October 22, 2018 - 9:00am PDT to October 23, 2018 - 5:30pm PDT
Raleigh, NC, USA

We're excited to bring EFF to All Things Open, the annual gathering of free and open source software developers in Raleigh, NC. Be sure to stop by EFF’s booth to learn what we’re up to and how you can get involved. You can even become a member or pick up some unique EFF swag.

On Tuesday during the Open Government / Open Data track, catch EFF's Staff Attorney Jamie Williams' presentation on automated access and the CFAA:

For tech lawyers, one of the hottest questions this year is: can companies use the Computer Fraud and Abuse Act (CFAA)—an imprecise and outdated criminal anti-‘hacking’ statute intended to target computer break-ins—to block competitors’ use of automated Web browsing tools (a.k.a., ‘scraping’) to access publicly available information on their websites? The answer to this question has wide-ranging implications for everyone. It could impact the public’s ability to use technology to make accessing publicly available information on the open Web easier. It could impede investigative journalism and security research. And in a world of algorithms and artificial intelligence, lack of access to data is a barrier to product innovation, and blocking access to data means blocking any chance for meaningful competition.

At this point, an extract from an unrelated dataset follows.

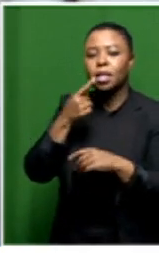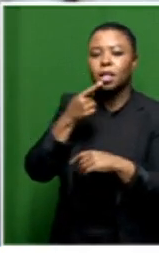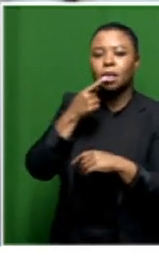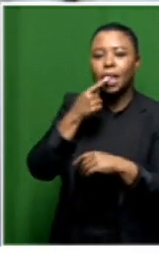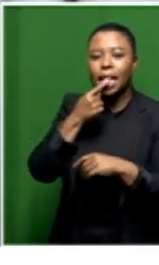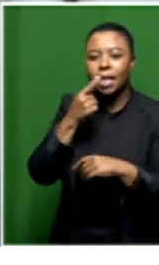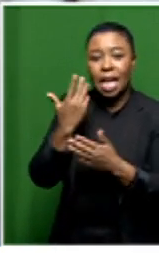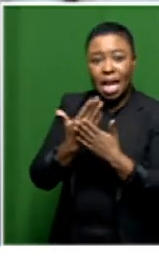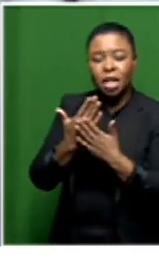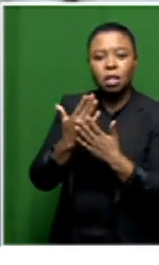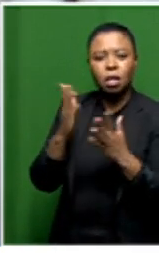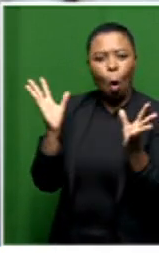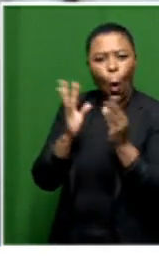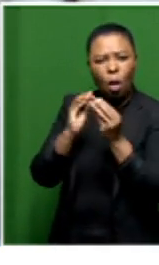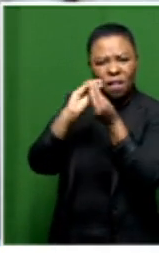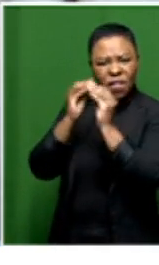altogether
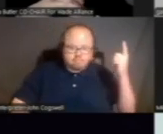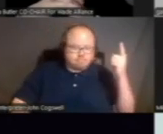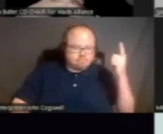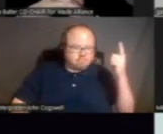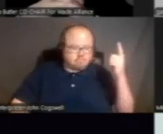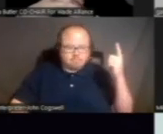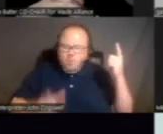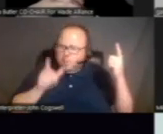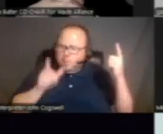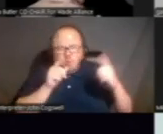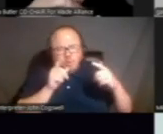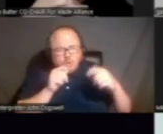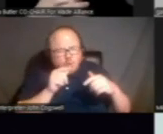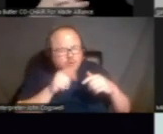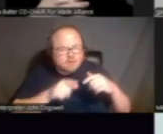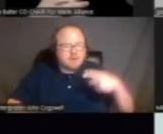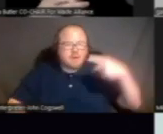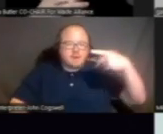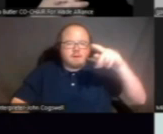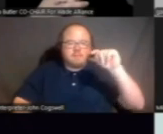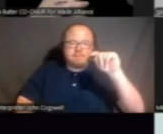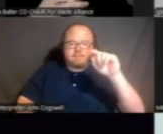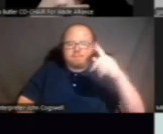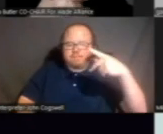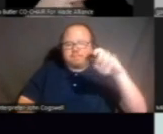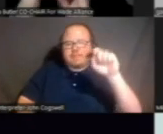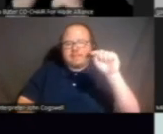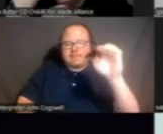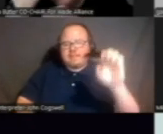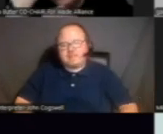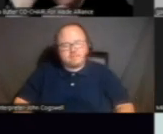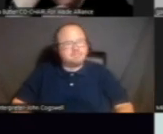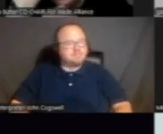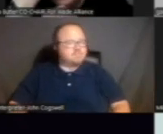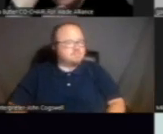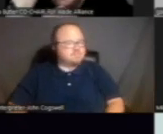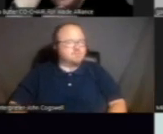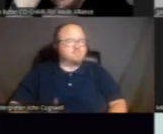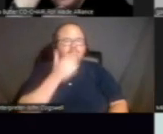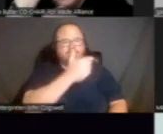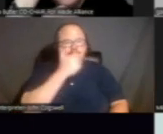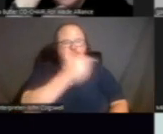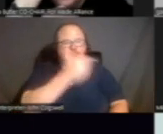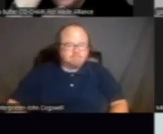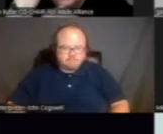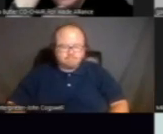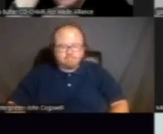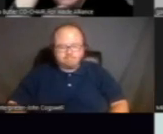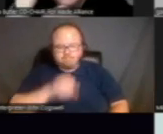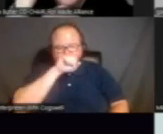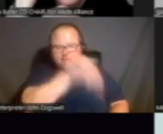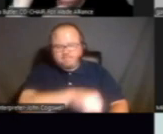And who is that? Peter. Thank you, Peter. Okay. I like it.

This talk will provide an overview of the CFAA’s history and recent case law (i.e., how we got here), the impact a broad reading of the CFAA would have on the Web, and why this should be a concern for anyone who cares about preserving open access to information online.

As law professor Michael J. Madison wrote, resolving the debate about the CFAA’s scope “is linked closely to what sort of Internet society has and what sort of Internet society will get in the future.” If courts allow companies to transform the CFAA into an anti-competitive tool, it will threaten open access to information for everyone.